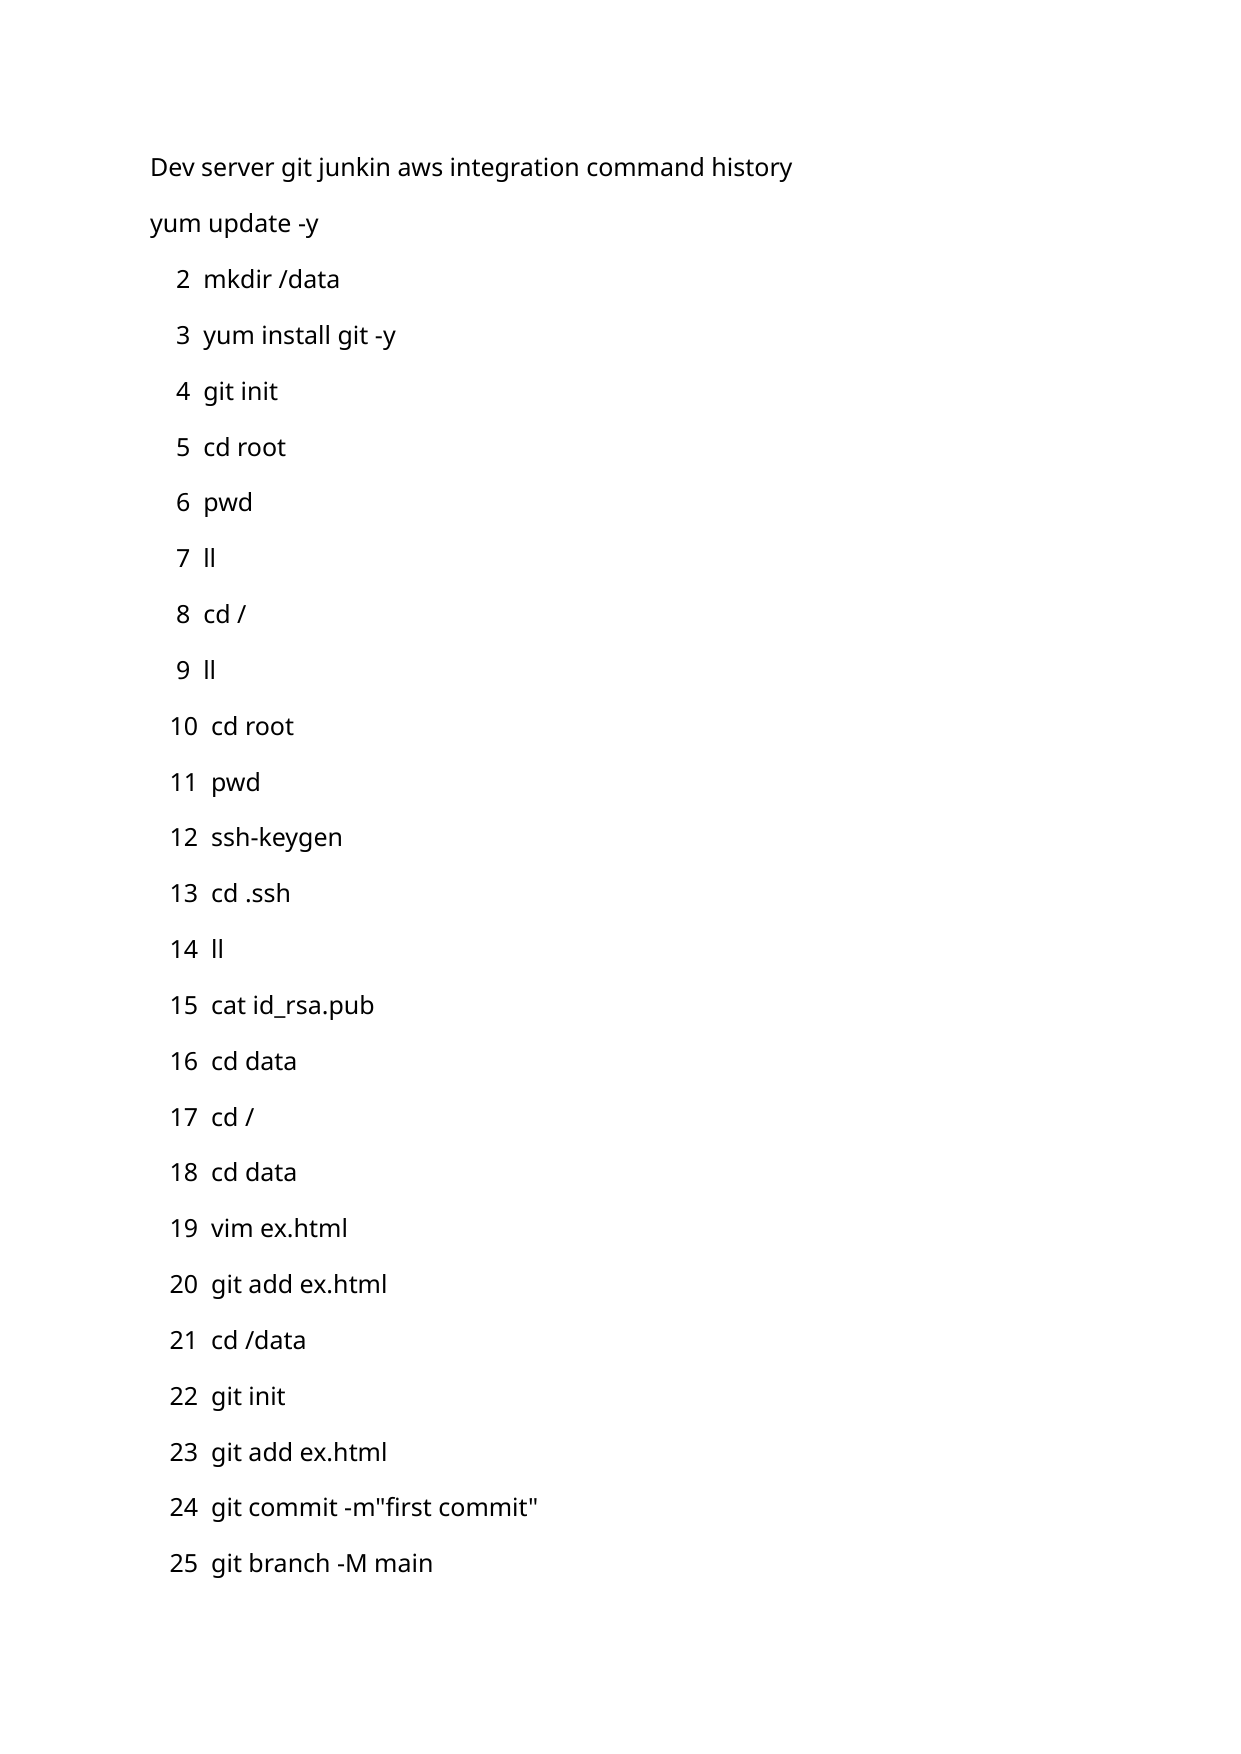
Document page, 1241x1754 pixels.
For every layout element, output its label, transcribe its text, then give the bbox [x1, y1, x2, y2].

text 14 ll [150, 932, 1090, 966]
text 7 ll [150, 541, 1090, 575]
text 18 cd data [150, 1155, 1090, 1189]
text 8 cd / [150, 597, 1090, 631]
text 24 git commit -m"first commit" [150, 1490, 1090, 1524]
text 11 pwd [150, 764, 1090, 798]
text 21 cd /data [150, 1322, 1090, 1357]
text 17 cd / [150, 1099, 1090, 1133]
text 19 vim ex.html [150, 1211, 1090, 1245]
text 20 git add ex.html [150, 1267, 1090, 1301]
text 4 git init [150, 373, 1090, 407]
text yum update -y [150, 206, 1090, 240]
text 3 yum install git -y [150, 317, 1090, 352]
text 13 cd .ssh [150, 876, 1090, 910]
text 6 pwd [150, 485, 1090, 519]
text 2 mkdir /data [150, 262, 1090, 296]
text 9 ll [150, 652, 1090, 687]
text 10 cd root [150, 708, 1090, 742]
text 15 cat id_rsa.pub [150, 987, 1090, 1022]
text 22 git init [150, 1378, 1090, 1412]
text 5 cd root [150, 429, 1090, 463]
text 25 git branch -M main [150, 1546, 1090, 1580]
text Dev server git junkin aws integration command history [150, 150, 1090, 184]
text 23 git add ex.html [150, 1434, 1090, 1468]
text 12 ssh-keygen [150, 820, 1090, 854]
text 16 cd data [150, 1043, 1090, 1077]
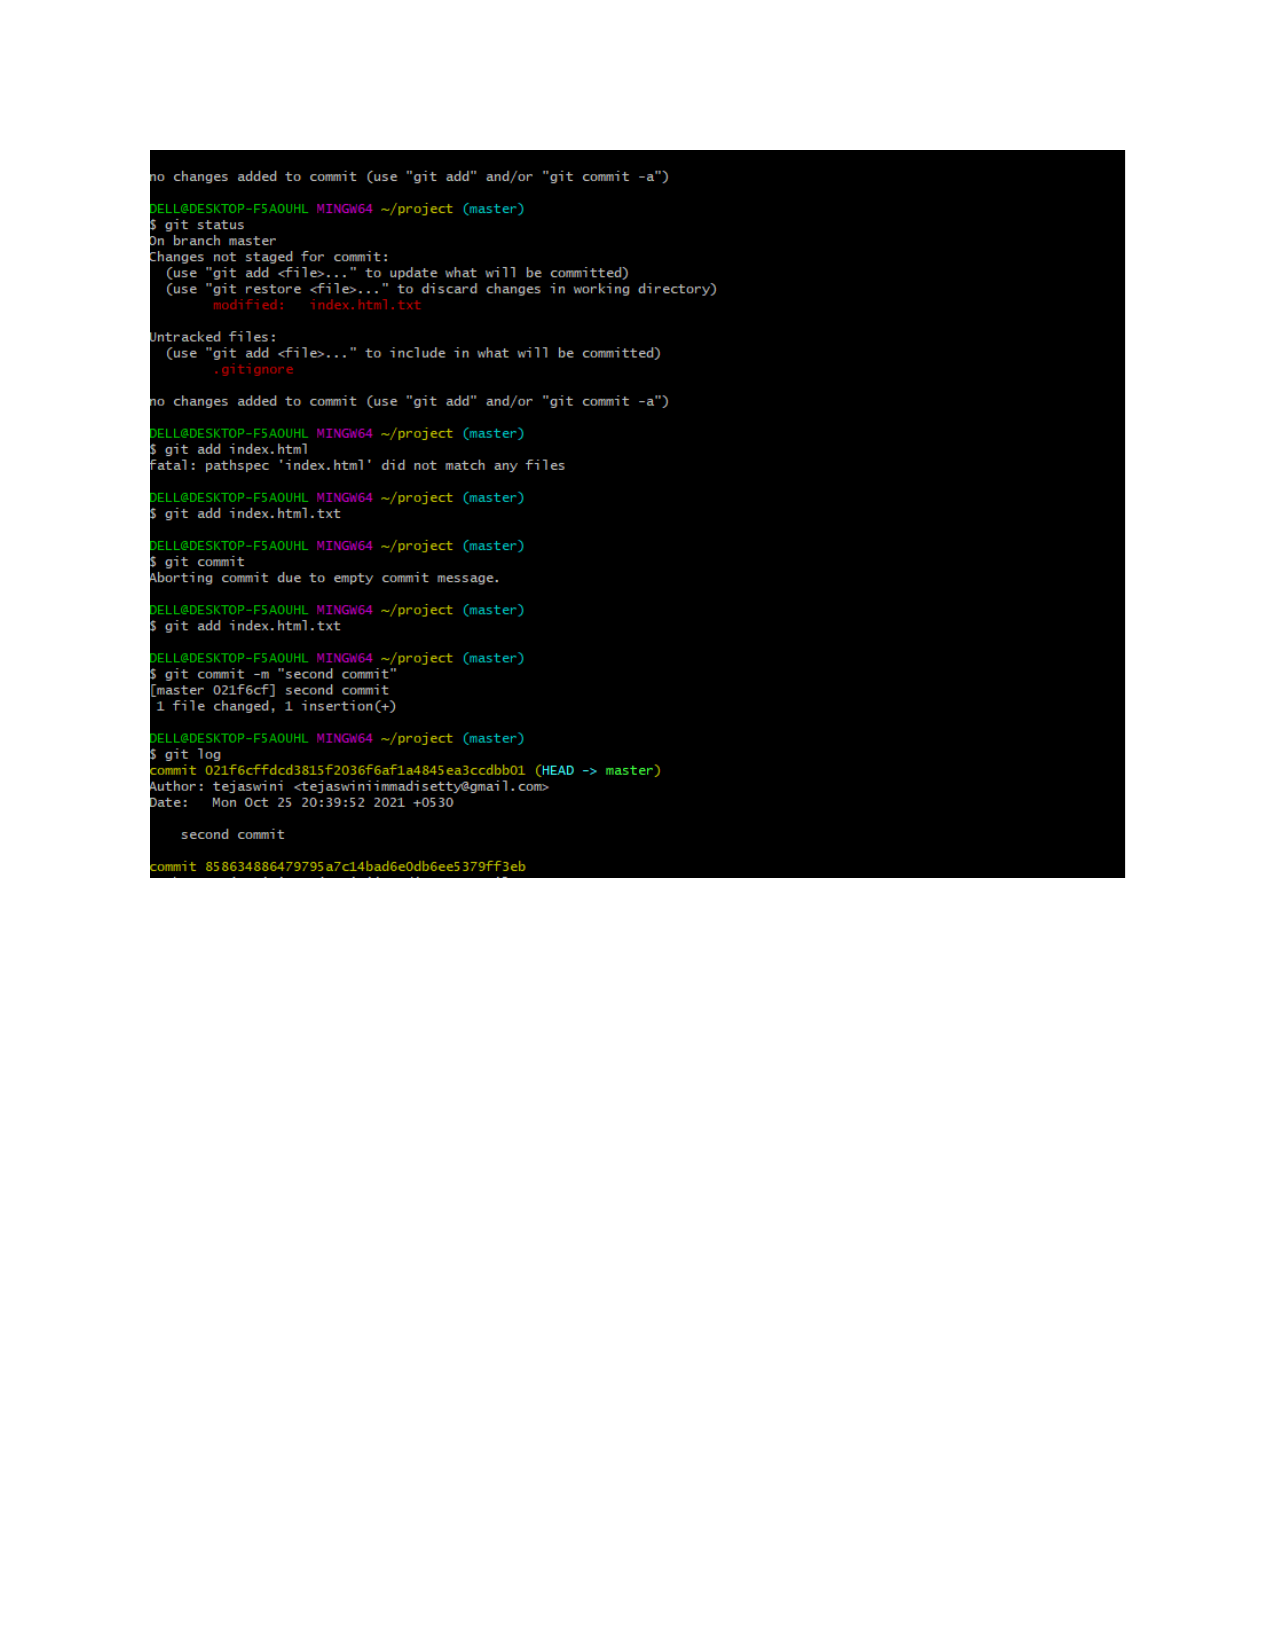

********************

:: ASSIGNMENT ::
Scanning the data above, copy out every line where "init" is found.

:: RESPONSE AREA ::
text 4 git init [150, 373, 1090, 407]
text 22 git init [150, 1378, 1090, 1412]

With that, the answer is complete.